The code was run on a Mac Mini 2023, Apple M2 Pro. 16GB shared system
memory. Python 3.11 installed. R version 4.5.0.

# Running order

**Pre-run instructions**

Ensure that speech data is extracted to the speech folder for each
legislature. On some systems this can prove unintuitive. It may be
helpful to decompress the package, rename the resulting folder to
'speech', and replace the empty existing folder in the relevant
directory.

Cloud-based back-up applications such as Dropbox can interfere with the
running of the scripts when online-only or automatic cloud storage is
enabled. It is best to store the whole folder locally until the
replication is complete.

> **Linux**
>
> Each folder contains a shell script called `doall.sh` which will run
> all the code for that country. This code relies on the fact that the
> fine-tuned LLM is available from HuggingFace.

> **MacOS**
>
> Each folder contains a shell script called `doall_macos.sh` which will
> run all the code for that country. To run the .sh file in a MacOS
> `zsh` terminal, type in `sh`, add a space and drag the file
> `doall_macos.sh` into the terminal. Hit enter.

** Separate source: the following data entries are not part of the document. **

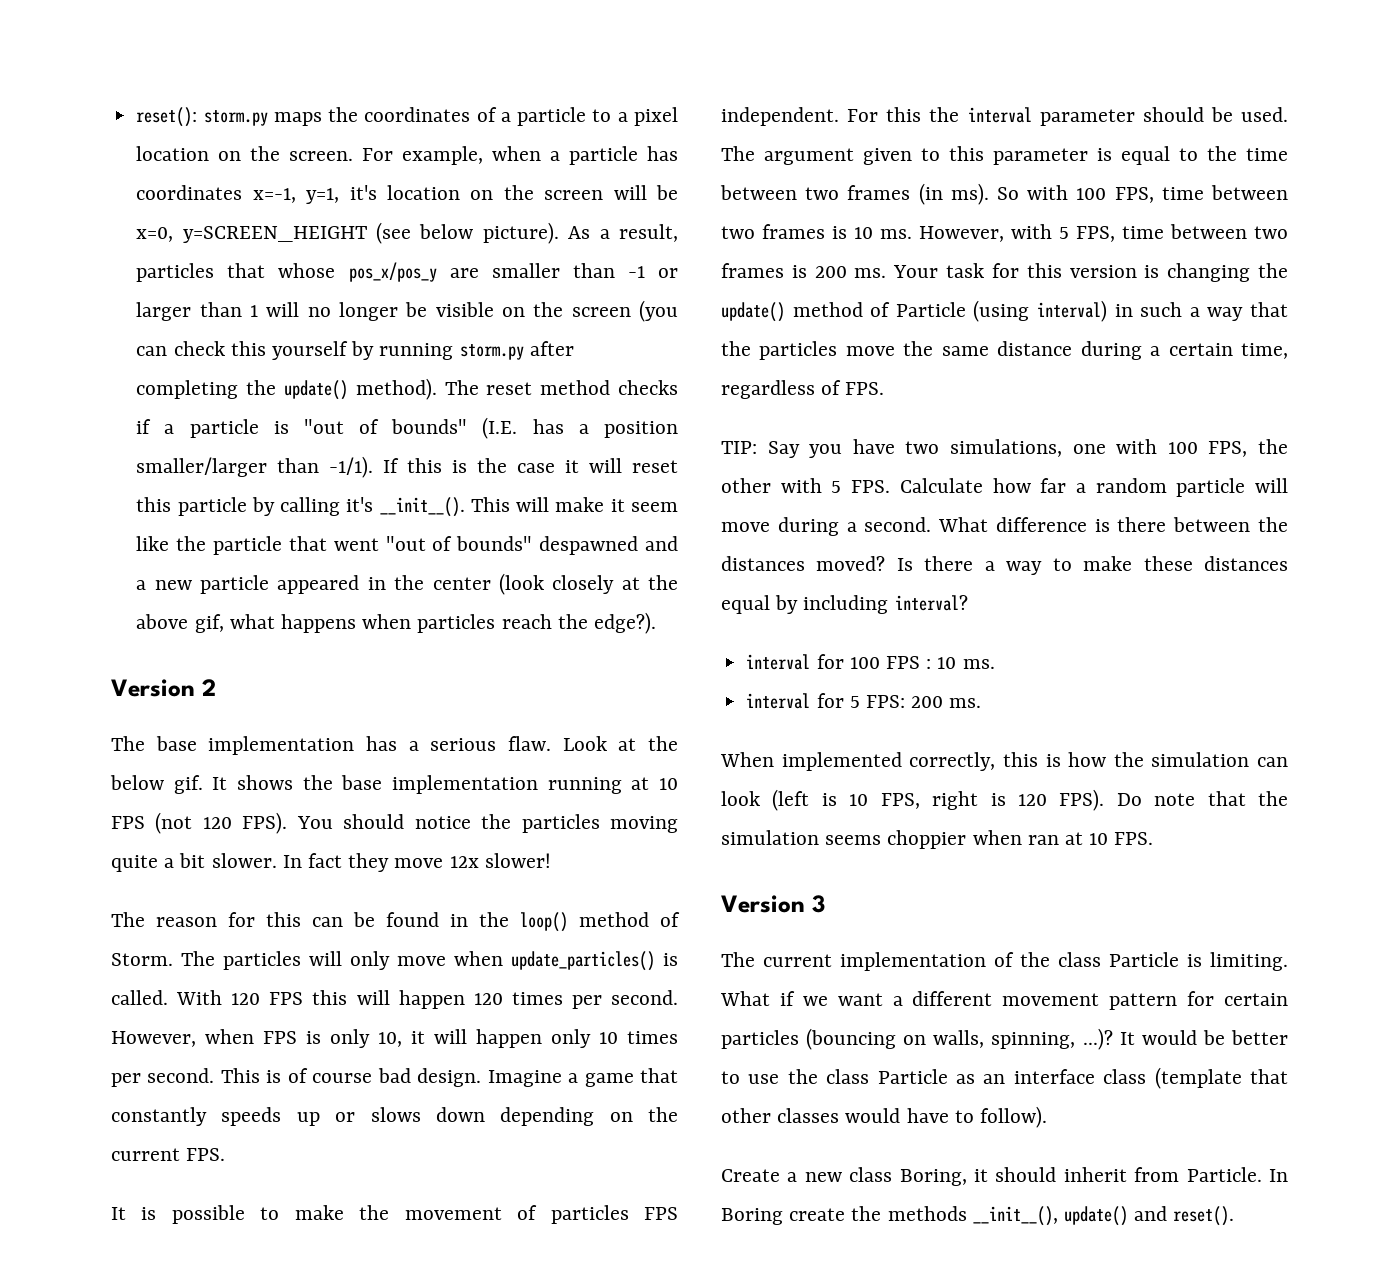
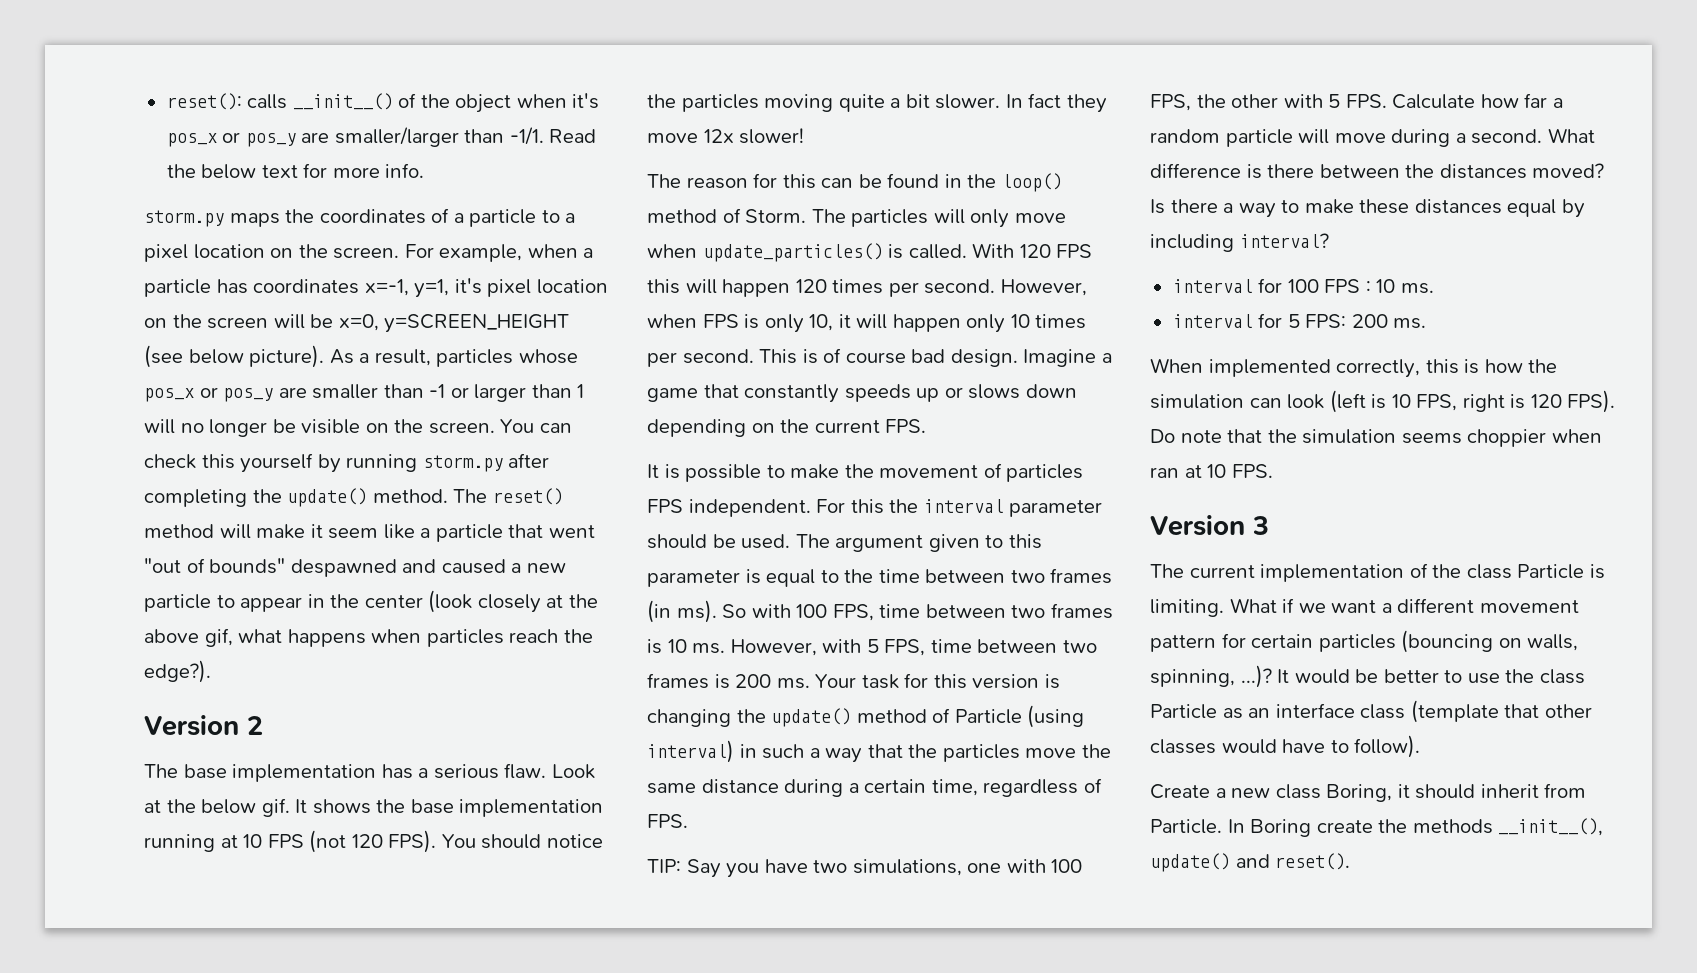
(198, 117) none -> [247,93,600,113] [166,127,597,147] [166,163,425,179] calls __init__() of the object when it's pos_x or pos_y are smaller/larger than -1/1. Read the below text for more info. //
(377, 192) none -> [487,279,532,297] pixel
[227,262,437,282] that whose pos_x/pos_y -> [518,349,578,364] [144,387,274,402] whose pos_x or pos_y
[571,300,678,322] screen (you -> [428,419,535,434] screen. You
[355,378,679,400] [136,417,679,439] [136,456,679,478] [136,497,510,517] method). The reset method checks if a particle is "out of bounds" (I.E. has a position smaller/larger than -1/1). If this is the case it will reset this particle by calling it's __init__(). This -> [372,488,563,505] [144,524,214,538] method. The reset() method
[176,536,207,551] the -> [420,528,431,538] a
(678, 543) none -> [441,559,506,574] caused
[277,575,360,594] appeared -> [216,595,303,612] to appear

Once all the country-specific analyses have been run, you can run the
plotting code contained in `common/R`. This will produce the figures
found in the article.

# References

Beelen, K., Thijm, T. A., Cochrane, C., Halvemaan, K., Hirst, G.,
Kimmins, M., Lijbrink, S., Marx, M., Naderi, N., Rheault, L., et al.
(2017). Digitization of the Canadian parliamentary debates. Canadian
Journal of Political Science, 50(3), 849–864.

Herzog, A., & Mikhaylov, S. J. (2017). Database of parliamentary
speeches in Ireland, 1919–2013. 2017 International Conference on the
Frontiers and Advances in Data Science (FADS), 29–34.